Faster Algorithms for the Geometric Transportation Problem (1903.08263v1)

Abstract: Let $R$ and $B$ be two point sets in $\mathbb{R}^d$, with $|R|+ |B| = n$ and where $d$ is a constant. Next, let $\lambda : R \cup B \to \mathbb{N}$ such that $\sum_{r \in R } \lambda(r) = \sum_{b \in B} \lambda(b)$ be demand functions over $R$ and $B$. Let $|\cdot|$ be a suitable distance function such as the $L_p$ distance. The transportation problem asks to find a map $\tau : R \times B \to \mathbb{N}$ such that $\sum_{b \in B}\tau(r,b) = \lambda(r)$, $\sum_{r \in R}\tau(r,b) = \lambda(b)$, and $\sum_{r \in R, b \in B} \tau(r,b) |r-b|$ is minimized.
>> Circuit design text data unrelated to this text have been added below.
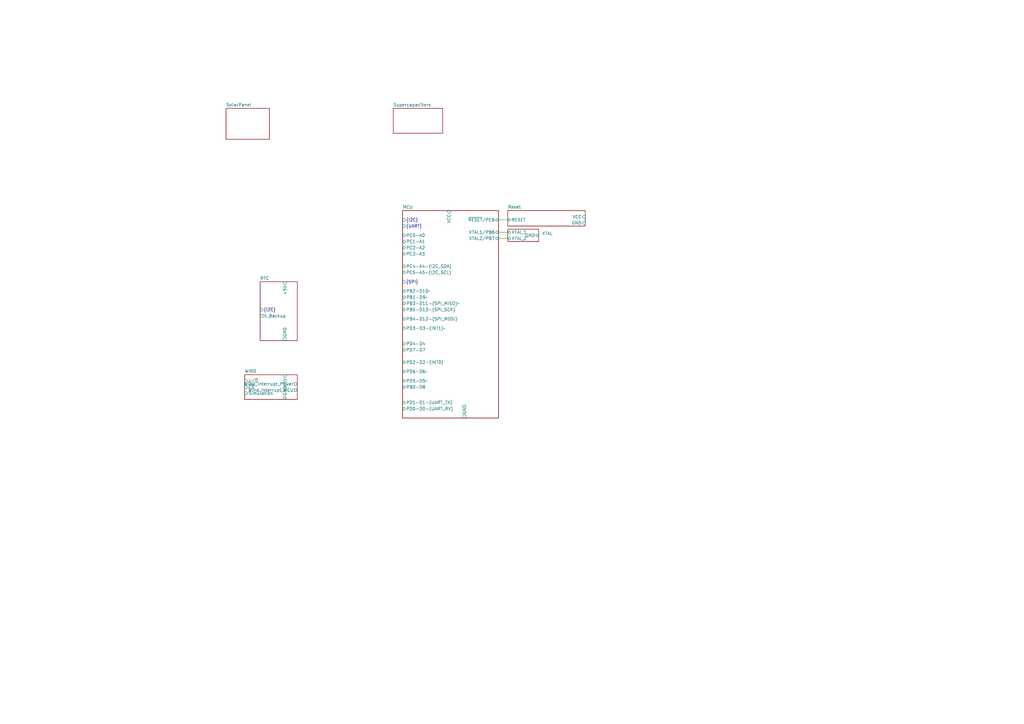
<source format=kicad_sch>
(kicad_sch
	(version 20231120)
	(generator "eeschema")
	(generator_version "8.0")
	(uuid "4bc9f80e-0a24-4618-ba5d-3a118070c43e")
	(paper "A3")
	(lib_symbols)
	(wire
		(pts
			(xy 204.47 95.25) (xy 208.28 95.25)
		)
		(stroke
			(width 0)
			(type default)
		)
		(uuid "37e8f825-6a4c-42d1-ac92-45925727149d")
	)
	(wire
		(pts
			(xy 204.47 97.79) (xy 208.28 97.79)
		)
		(stroke
			(width 0)
			(type default)
		)
		(uuid "3a5da3f3-6b92-4dc2-81a2-0c18caf7a786")
	)
	(wire
		(pts
			(xy 204.47 90.17) (xy 208.28 90.17)
		)
		(stroke
			(width 0)
			(type default)
		)
		(uuid "e3e260e6-e765-4172-8f26-afa8649de39f")
	)
	(sheet
		(at 161.29 44.45)
		(size 20.32 10.16)
		(fields_autoplaced yes)
		(stroke
			(width 0.1524)
			(type solid)
		)
		(fill
			(color 0 0 0 0.0000)
		)
		(uuid "227f63a5-2f15-4037-8fc8-26de9d1f16ea")
		(property "Sheetname" "Supercapacitors"
			(at 161.29 43.7384 0)
			(effects
				(font
					(size 1.27 1.27)
				)
				(justify left bottom)
			)
		)
		(property "Sheetfile" "Modules/Supercapacitors.kicad_sch"
			(at 161.29 55.1946 0)
			(effects
				(font
					(size 1.27 1.27)
				)
				(justify left top)
				(hide yes)
			)
		)
		(instances
			(project "Weather"
				(path "/4bc9f80e-0a24-4618-ba5d-3a118070c43e"
					(page "8")
				)
			)
		)
	)
	(sheet
		(at 100.33 153.67)
		(size 21.59 10.16)
		(fields_autoplaced yes)
		(stroke
			(width 0.1524)
			(type solid)
		)
		(fill
			(color 0 0 0 0.0000)
		)
		(uuid "23ebc8b9-bb7e-4012-98fb-2b9a2dbefd7e")
		(property "Sheetname" "WIND"
			(at 100.33 152.9584 0)
			(effects
				(font
					(size 1.27 1.27)
				)
				(justify left bottom)
			)
		)
		(property "Sheetfile" "Modules/WIND.kicad_sch"
			(at 100.33 164.4146 0)
			(effects
				(font
					(size 1.27 1.27)
				)
				(justify left top)
				(hide yes)
			)
		)
		(pin "+5V" input
			(at 116.84 153.67 90)
			(effects
				(font
					(size 1.27 1.27)
				)
				(justify right)
			)
			(uuid "00acd4e8-466f-4421-8c68-5e10f0d5265d")
		)
		(pin "U{slash}~{D}" input
			(at 100.33 156.21 180)
			(effects
				(font
					(size 1.27 1.27)
				)
				(justify left)
			)
			(uuid "0821f2aa-6fdf-4f59-bc36-56d23d692784")
		)
		(pin "~{CS}" input
			(at 100.33 158.75 180)
			(effects
				(font
					(size 1.27 1.27)
				)
				(justify left)
			)
			(uuid "24c5ec45-239e-4e97-8f78-a9f171856358")
		)
		(pin "Simulation" input
			(at 100.33 161.29 180)
			(effects
				(font
					(size 1.27 1.27)
				)
				(justify left)
			)
			(uuid "a35810fa-16f3-4c16-8bd9-d4f5395791db")
		)
		(pin "GND" bidirectional
			(at 116.84 163.83 270)
			(effects
				(font
					(size 1.27 1.27)
				)
				(justify left)
			)
			(uuid "7559c43b-28ec-42ee-9792-9f9f1ebace73")
		)
		(pin "Wind_interrupt_Power" output
			(at 121.92 157.48 0)
			(effects
				(font
					(size 1.27 1.27)
				)
				(justify right)
			)
			(uuid "48b0d0ff-7fec-4207-9b27-3df90cd9d30c")
		)
		(pin "Wind_interrupt_MCU" output
			(at 121.92 160.02 0)
			(effects
				(font
					(size 1.27 1.27)
				)
				(justify right)
			)
			(uuid "25c5bb8f-48f3-4965-8fae-e0204a1d8580")
		)
		(instances
			(project "Weather"
				(path "/4bc9f80e-0a24-4618-ba5d-3a118070c43e"
					(page "3")
				)
			)
		)
	)
	(sheet
		(at 208.28 93.98)
		(size 12.7 5.08)
		(stroke
			(width 0.1524)
			(type solid)
		)
		(fill
			(color 0 0 0 0.0000)
		)
		(uuid "3fdb808c-b7d6-448b-be26-584f8a24ea4a")
		(property "Sheetname" "XTAL"
			(at 222.25 96.52 0)
			(effects
				(font
					(size 1.27 1.27)
				)
				(justify left bottom)
			)
		)
		(property "Sheetfile" "Modules/Xtal.kicad_sch"
			(at 208.28 99.6446 0)
			(effects
				(font
					(size 1.27 1.27)
				)
				(justify left top)
				(hide yes)
			)
		)
		(pin "GND" bidirectional
			(at 220.98 96.52 0)
			(effects
				(font
					(size 1.27 1.27)
				)
				(justify right)
			)
			(uuid "0db58a3e-ab40-4d96-bc65-396a871beaa6")
		)
		(pin "XTAl_1" bidirectional
			(at 208.28 95.25 180)
			(effects
				(font
					(size 1.27 1.27)
				)
				(justify left)
			)
			(uuid "db89b2c2-d92d-42f2-bc37-378d86d069cf")
		)
		(pin "XTAl_2" bidirectional
			(at 208.28 97.79 180)
			(effects
				(font
					(size 1.27 1.27)
				)
				(justify left)
			)
			(uuid "8af4c051-b6b2-4759-9a0d-5d044f77f19e")
		)
		(instances
			(project "Weather"
				(path "/4bc9f80e-0a24-4618-ba5d-3a118070c43e"
					(page "5")
				)
			)
		)
	)
	(sheet
		(at 165.1 86.36)
		(size 39.37 85.09)
		(fields_autoplaced yes)
		(stroke
			(width 0.1524)
			(type solid)
		)
		(fill
			(color 0 0 0 0.0000)
		)
		(uuid "6df9e135-6b30-40c1-b1f1-f69b9f79101d")
		(property "Sheetname" "MCU"
			(at 165.1 85.6484 0)
			(effects
				(font
					(size 1.27 1.27)
				)
				(justify left bottom)
			)
		)
		(property "Sheetfile" "Modules/MCU.kicad_sch"
			(at 165.1 172.0346 0)
			(effects
				(font
					(size 1.27 1.27)
				)
				(justify left top)
				(hide yes)
			)
		)
		(pin "XTAL1/PB6" bidirectional
			(at 204.47 95.25 0)
			(effects
				(font
					(size 1.27 1.27)
				)
				(justify right)
			)
			(uuid "a937a771-ccac-4fe7-9f2c-13ed007aefb2")
		)
		(pin "PC0-A0" bidirectional
			(at 165.1 96.52 180)
			(effects
				(font
					(size 1.27 1.27)
				)
				(justify left)
			)
			(uuid "f42ec9df-23eb-4cbe-ab31-9df827f77ab6")
		)
		(pin "{UART}" input
			(at 165.1 92.71 180)
			(effects
				(font
					(size 1.27 1.27)
				)
				(justify left)
			)
			(uuid "0abbc258-9ae0-48a2-b5ac-101857535a38")
		)
		(pin "XTAL2/PB7" bidirectional
			(at 204.47 97.79 0)
			(effects
				(font
					(size 1.27 1.27)
				)
				(justify right)
			)
			(uuid "4847d94c-5b9c-4e44-9df2-93cca284e5fc")
		)
		(pin "{I2C}" input
			(at 165.1 90.17 180)
			(effects
				(font
					(size 1.27 1.27)
				)
				(justify left)
			)
			(uuid "de437e45-efc1-4307-91f5-d9764d2e5168")
		)
		(pin "PC1-A1" bidirectional
			(at 165.1 99.06 180)
			(effects
				(font
					(size 1.27 1.27)
				)
				(justify left)
			)
			(uuid "1ff86f5a-5290-4051-a1eb-83e0d8245e14")
		)
		(pin "PC2-A2" bidirectional
			(at 165.1 101.6 180)
			(effects
				(font
					(size 1.27 1.27)
				)
				(justify left)
			)
			(uuid "0018772e-d6a7-4a67-ab56-7d7f0de743ed")
		)
		(pin "PC3-A3" bidirectional
			(at 165.1 104.14 180)
			(effects
				(font
					(size 1.27 1.27)
				)
				(justify left)
			)
			(uuid "58e56e3b-bc9e-4db6-ba87-97e74ca0f338")
		)
		(pin "PC4-A4-(I2C_SDA)" bidirectional
			(at 165.1 109.22 180)
			(effects
				(font
					(size 1.27 1.27)
				)
				(justify left)
			)
			(uuid "509928ce-fe15-4552-a95c-ce3b0c9c9f06")
		)
		(pin "PD0-D0-(UART_RX)" bidirectional
			(at 165.1 167.64 180)
			(effects
				(font
					(size 1.27 1.27)
				)
				(justify left)
			)
			(uuid "8483e6bd-50c5-4ce5-80ce-9b4283c6cc0a")
		)
		(pin "PC5-A5-(I2C_SCL)" bidirectional
			(at 165.1 111.76 180)
			(effects
				(font
					(size 1.27 1.27)
				)
				(justify left)
			)
			(uuid "07242dea-c35b-4d6b-acd1-c784f6a349ef")
		)
		(pin "PD1-D1-(UART_TX)" bidirectional
			(at 165.1 165.1 180)
			(effects
				(font
					(size 1.27 1.27)
				)
				(justify left)
			)
			(uuid "781ed622-d7fe-4ade-bbbc-18be1c45b256")
		)
		(pin "~{RESET}/PC6" bidirectional
			(at 204.47 90.17 0)
			(effects
				(font
					(size 1.27 1.27)
				)
				(justify right)
			)
			(uuid "9d52b85b-003a-4175-b5ba-dd8c97b7c642")
		)
		(pin "PB0-D8" bidirectional
			(at 165.1 158.75 180)
			(effects
				(font
					(size 1.27 1.27)
				)
				(justify left)
			)
			(uuid "bc48f4a4-af0d-4314-b44b-d7848980ad24")
		)
		(pin "PD5-D5~" bidirectional
			(at 165.1 156.21 180)
			(effects
				(font
					(size 1.27 1.27)
				)
				(justify left)
			)
			(uuid "f7f552da-e12c-4c24-959f-6ba4d824aeee")
		)
		(pin "PD6-D6~" bidirectional
			(at 165.1 152.4 180)
			(effects
				(font
					(size 1.27 1.27)
				)
				(justify left)
			)
			(uuid "4ba44529-812a-40fc-8b31-b29b552a3c73")
		)
		(pin "PD2-D2-(INT0)" bidirectional
			(at 165.1 148.59 180)
			(effects
				(font
					(size 1.27 1.27)
				)
				(justify left)
			)
			(uuid "8c28430c-3b35-460d-a5ed-55483569dc76")
		)
		(pin "PD7-D7" bidirectional
			(at 165.1 143.51 180)
			(effects
				(font
					(size 1.27 1.27)
				)
				(justify left)
			)
			(uuid "352f310d-9074-4643-9edd-8438c0f4da08")
		)
		(pin "PD4-D4" bidirectional
			(at 165.1 140.97 180)
			(effects
				(font
					(size 1.27 1.27)
				)
				(justify left)
			)
			(uuid "6aed25e3-f6e2-4f7e-b91a-a5f404ef7850")
		)
		(pin "PD3-D3-(INT1)~" bidirectional
			(at 165.1 134.62 180)
			(effects
				(font
					(size 1.27 1.27)
				)
				(justify left)
			)
			(uuid "cd0b4f6a-9d58-4539-90a5-9a363108b5a4")
		)
		(pin "PB4-D12-(SPI_MOSI)" bidirectional
			(at 165.1 130.81 180)
			(effects
				(font
					(size 1.27 1.27)
				)
				(justify left)
			)
			(uuid "e9940b90-fa50-4302-8755-f2215666d679")
		)
		(pin "PB5-D13-(SPI_SCK)" bidirectional
			(at 165.1 127 180)
			(effects
				(font
					(size 1.27 1.27)
				)
				(justify left)
			)
			(uuid "c920a01b-4cae-4ad3-a182-e756fea1cd49")
		)
		(pin "PB3-D11-(SPI_MISO)~" bidirectional
			(at 165.1 124.46 180)
			(effects
				(font
					(size 1.27 1.27)
				)
				(justify left)
			)
			(uuid "31456e29-5939-4ee2-8ce5-4cd02f4d813f")
		)
		(pin "PB1-D9~" bidirectional
			(at 165.1 121.92 180)
			(effects
				(font
					(size 1.27 1.27)
				)
				(justify left)
			)
			(uuid "0ebde06f-b809-4ffb-a516-d11a704b0f16")
		)
		(pin "PB2-D10~" bidirectional
			(at 165.1 119.38 180)
			(effects
				(font
					(size 1.27 1.27)
				)
				(justify left)
			)
			(uuid "14baea79-d234-4ffc-b6c1-bf6d7e55904f")
		)
		(pin "{SPI}" input
			(at 165.1 115.57 180)
			(effects
				(font
					(size 1.27 1.27)
				)
				(justify left)
			)
			(uuid "43e5cc1b-f8e0-4064-aa2b-06c072c14c79")
		)
		(pin "VCC" input
			(at 184.15 86.36 90)
			(effects
				(font
					(size 1.27 1.27)
				)
				(justify right)
			)
			(uuid "6ce36059-4c4a-4869-896a-9b9174e989a0")
		)
		(pin "GND" passive
			(at 190.5 171.45 270)
			(effects
				(font
					(size 1.27 1.27)
				)
				(justify left)
			)
			(uuid "dd9fcde3-bc4d-4415-bbab-b8f726c79002")
		)
		(instances
			(project "Weather"
				(path "/4bc9f80e-0a24-4618-ba5d-3a118070c43e"
					(page "2")
				)
			)
		)
	)
	(sheet
		(at 92.71 44.45)
		(size 17.78 12.7)
		(fields_autoplaced yes)
		(stroke
			(width 0.1524)
			(type solid)
		)
		(fill
			(color 0 0 0 0.0000)
		)
		(uuid "a220d8ba-131f-4fb3-8c1c-f0679e6cb087")
		(property "Sheetname" "SolarPanel"
			(at 92.71 43.7384 0)
			(effects
				(font
					(size 1.27 1.27)
				)
				(justify left bottom)
			)
		)
		(property "Sheetfile" "Modules/Solarpanel.kicad_sch"
			(at 92.71 57.7346 0)
			(effects
				(font
					(size 1.27 1.27)
				)
				(justify left top)
				(hide yes)
			)
		)
		(instances
			(project "Weather"
				(path "/4bc9f80e-0a24-4618-ba5d-3a118070c43e"
					(page "7")
				)
			)
		)
	)
	(sheet
		(at 106.68 115.57)
		(size 15.24 24.13)
		(fields_autoplaced yes)
		(stroke
			(width 0.1524)
			(type solid)
		)
		(fill
			(color 0 0 0 0.0000)
		)
		(uuid "a5da99d9-516b-4840-bbd1-fedad36cbbbf")
		(property "Sheetname" "RTC"
			(at 106.68 114.8584 0)
			(effects
				(font
					(size 1.27 1.27)
				)
				(justify left bottom)
			)
		)
		(property "Sheetfile" "Modules/RTC.kicad_sch"
			(at 106.68 140.2846 0)
			(effects
				(font
					(size 1.27 1.27)
				)
				(justify left top)
				(hide yes)
			)
		)
		(pin "+5V" input
			(at 116.84 115.57 90)
			(effects
				(font
					(size 1.27 1.27)
				)
				(justify right)
			)
			(uuid "4f56b891-aee8-4dc2-b8e1-6fc90988daec")
		)
		(pin "GND" passive
			(at 116.84 139.7 270)
			(effects
				(font
					(size 1.27 1.27)
				)
				(justify left)
			)
			(uuid "97d02141-81d0-474b-8b3d-96d772dec28f")
		)
		(pin "{I2C}" input
			(at 106.68 127 180)
			(effects
				(font
					(size 1.27 1.27)
				)
				(justify left)
			)
			(uuid "93d1e24f-8400-4914-b181-8bfd940d3ddf")
		)
		(pin "V_Backup" output
			(at 106.68 129.54 180)
			(effects
				(font
					(size 1.27 1.27)
				)
				(justify left)
			)
			(uuid "e7892825-482c-4a11-ad4f-6692d9fdfa91")
		)
		(instances
			(project "Weather"
				(path "/4bc9f80e-0a24-4618-ba5d-3a118070c43e"
					(page "4")
				)
			)
		)
	)
	(sheet
		(at 208.28 86.36)
		(size 31.75 6.35)
		(fields_autoplaced yes)
		(stroke
			(width 0.1524)
			(type solid)
		)
		(fill
			(color 0 0 0 0.0000)
		)
		(uuid "cfc6b73e-917c-413b-93d1-f646a07cd8e3")
		(property "Sheetname" "Reset"
			(at 208.28 85.6484 0)
			(effects
				(font
					(size 1.27 1.27)
				)
				(justify left bottom)
			)
		)
		(property "Sheetfile" "Modules/Reset.kicad_sch"
			(at 208.28 93.2946 0)
			(effects
				(font
					(size 1.27 1.27)
				)
				(justify left top)
				(hide yes)
			)
		)
		(pin "GND" input
			(at 240.03 91.44 0)
			(effects
				(font
					(size 1.27 1.27)
				)
				(justify right)
			)
			(uuid "3fe68ba3-1e3e-405b-847b-fd2a4d8a7af2")
		)
		(pin "RESET" bidirectional
			(at 208.28 90.17 180)
			(effects
				(font
					(size 1.27 1.27)
				)
				(justify left)
			)
			(uuid "893f6bb4-2d2b-443d-92f9-00ed758095de")
		)
		(pin "VCC" input
			(at 240.03 88.9 0)
			(effects
				(font
					(size 1.27 1.27)
				)
				(justify right)
			)
			(uuid "356a435c-2061-43e4-8fd5-7487f8accbde")
		)
		(instances
			(project "Weather"
				(path "/4bc9f80e-0a24-4618-ba5d-3a118070c43e"
					(page "6")
				)
			)
		)
	)
	(sheet_instances
		(path "/"
			(page "1")
		)
	)
)
</source>
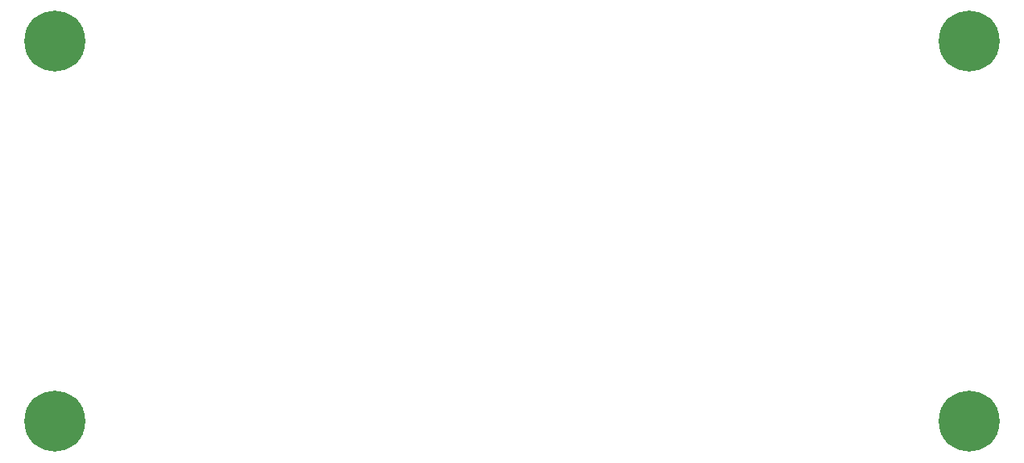
<source format=gbl>
G04 #@! TF.GenerationSoftware,KiCad,Pcbnew,5.1.5+dfsg1-2build2*
G04 #@! TF.CreationDate,2021-12-11T21:30:26+01:00*
G04 #@! TF.ProjectId,blind_tc,626c696e-645f-4746-932e-6b696361645f,rev?*
G04 #@! TF.SameCoordinates,Original*
G04 #@! TF.FileFunction,Copper,L2,Bot*
G04 #@! TF.FilePolarity,Positive*
%FSLAX46Y46*%
G04 Gerber Fmt 4.6, Leading zero omitted, Abs format (unit mm)*
G04 Created by KiCad (PCBNEW 5.1.5+dfsg1-2build2) date 2021-12-11 21:30:26*
%MOMM*%
%LPD*%
G04 APERTURE LIST*
%ADD10C,0.800000*%
%ADD11C,6.400000*%
G04 APERTURE END LIST*
D10*
X152697056Y-93302944D03*
X151000000Y-92600000D03*
X149302944Y-93302944D03*
X148600000Y-95000000D03*
X149302944Y-96697056D03*
X151000000Y-97400000D03*
X152697056Y-96697056D03*
X153400000Y-95000000D03*
D11*
X151000000Y-95000000D03*
D10*
X152697056Y-53302944D03*
X151000000Y-52600000D03*
X149302944Y-53302944D03*
X148600000Y-55000000D03*
X149302944Y-56697056D03*
X151000000Y-57400000D03*
X152697056Y-56697056D03*
X153400000Y-55000000D03*
D11*
X151000000Y-55000000D03*
D10*
X56697056Y-93302944D03*
X55000000Y-92600000D03*
X53302944Y-93302944D03*
X52600000Y-95000000D03*
X53302944Y-96697056D03*
X55000000Y-97400000D03*
X56697056Y-96697056D03*
X57400000Y-95000000D03*
D11*
X55000000Y-95000000D03*
D10*
X56697056Y-53302944D03*
X55000000Y-52600000D03*
X53302944Y-53302944D03*
X52600000Y-55000000D03*
X53302944Y-56697056D03*
X55000000Y-57400000D03*
X56697056Y-56697056D03*
X57400000Y-55000000D03*
D11*
X55000000Y-55000000D03*
M02*

</source>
We present three new results for the transportation problem when $|r-b|$ is any $L_p$ metric: - For any constant $\varepsilon > 0$, an $O(n^{1+\varepsilon})$ expected time randomized algorithm that returns a transportation map with expected cost $O(\log^2(1/\varepsilon))$ times the optimal cost. - For any $\varepsilon > 0$, a $(1+\varepsilon)$-approximation in $O(n^{3/2}\varepsilon^{-d} \operatorname{polylog}(U) \operatorname{polylog}(n))$ time, where $U = \max_{p\in R\cup B} \lambda(p)$. - An exact strongly polynomial $O(n^2 \operatorname{polylog}n)$ time algorithm, for $d = 2$.